Henri Konan Bédié et le PDCI-RDA étaient attendus; ils n’ont pas manqué le coche et peuvent être déclarés grands vainqueurs des élections locales couplées (municipales et régionales) du 13 octobre 2018.
Pour eux et sous de défavorables auspices après leur refus du Parti unifié RHDP, les carottes paraissaient cuites: d’un côté, des dissidents prêts à tout pour leur faire plier l’échine en usurpant même le logo de l’ex-parti unique sur leurs affiches de campagne; de l’autre, une justice aux ordres et un pouvoir grincheux pour porter l’estocade.
Bédié et le PDCI-RDA ont été poursuivis dans leur dernier retranchement jusqu’à la veille des consultations. Les boucs émissaires sont parvenus à rabaisser le caquet aux matadors.
Non seulement Bédié, en manoeuvrant habilement, a réussi un coup de maître, mais le plus vieux parti du pays, ragaillardi par les coups de boutoir, convainc de son ancrage socio-politique.
Du coup, la justice a renoncé à son harcèlement, le pouvoir essaie de mettre un peu d’eau dans son gnanmakoudji (de réglement de compte) et le PDCI-RDA a reconquis ses bastions traditionnels dont Yamoussokro.
Mieux, à Abidjan, le parti a fait mordre la poussière au RDR et à sa coalition du RHDP dans deux communes emblématiques: Cocody, quartier de résidence de l’élite, et le Plateau, quartier d’affaires et siège des Institutions.
En attendant les résultats dans neuf communes et trois régions, le PDCI-RDA engrange 47 communes sur 188 (soit 25?) et cinq régions sur 27 (soit 18.51?) contre respectivement 90 (soit 47.87%) et 18 (soit 66.66%) pour le Parti unifié RHDP.
Ces chiffres qui peuvent laisser penser à un raz-de-marée électoral de l’écurie d’Alassane Ouattara, cachent le poids démographique et électoral des forces en présence.
Le Parti unifié RHDP maintient l’exclusivité sur sa chasse gardée: le Nord du pays où il y a encore, en 2018, des candidatures uniques avec 100% de suffrages exprimés. Mais cette partie du pays, désertée par ses ressortissants, représente environ 1/5 du corpus électoral (6.595.899 électeurs); les 4/5 revenant à Abidjan et au Sud du pays.

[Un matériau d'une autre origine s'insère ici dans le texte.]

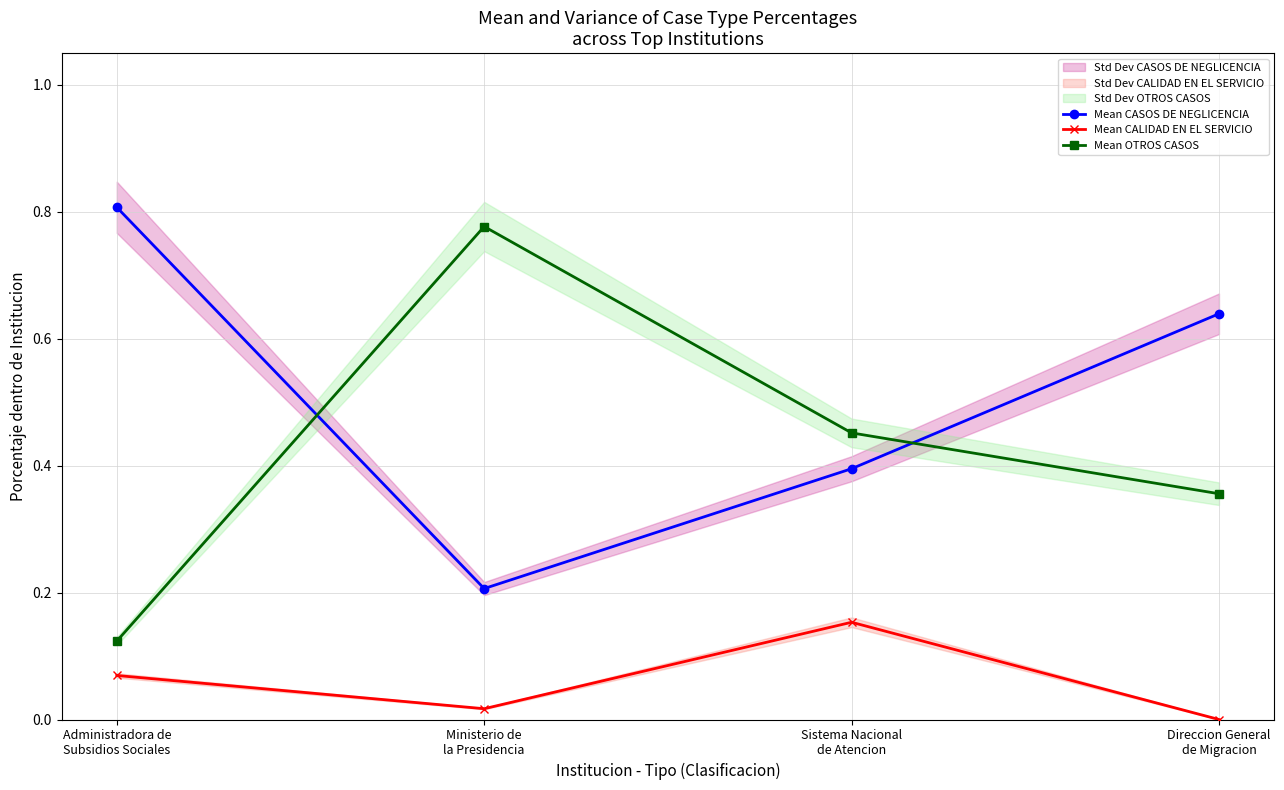

How many interior local peaks does the Mean CALIDAD EN EL SERVICIO series have?

1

De ce fait, si les 90 communes du RHDP essentiellement glanées au Nord pourraient ne rassembler qu’environ 200.000 électeurs (avec des micro-communes d’environ deux mille inscrits), les 47 du PDCI-RDA sont susceptibles de concerner plus d’un million d’électeurs.
L’ex-parti unique apparaît ainsi comme un poids lourd qui aimante l’opposition en général dans la perspective de la présidentielle de 2020.
Pour cette échéance qu’ils lorgnent, Soro Kigbafori Guillaume et ses suiveurs peuvent faire grise mine. À l’occasion de ces consultations, ils ont refusé la discipline de parti au RHDP et tenté une répétition générale qui a tourné au cauchemar politique.
Hamed Bakayoko « a tchoun » la commune abidjanaise d’Abobo en battant Koné Tehfour, candidat soutenu par Soro.
Il en fut de même pour deux figures de proue du soroïsme: Michel Lobognon Agnima, maire sortant de Fresco et président du mouvement politique pro-Soro baptisé « Alliance du 3 avril », et Célestine Olibé Tazéré, vice-présidente de l’Assemblée nationale. Ils ont perdu face à leurs camarades de parti, signe que les temps ont changé et qu’il y a peut-être souvent beaucoup de bruit politique pour…rien.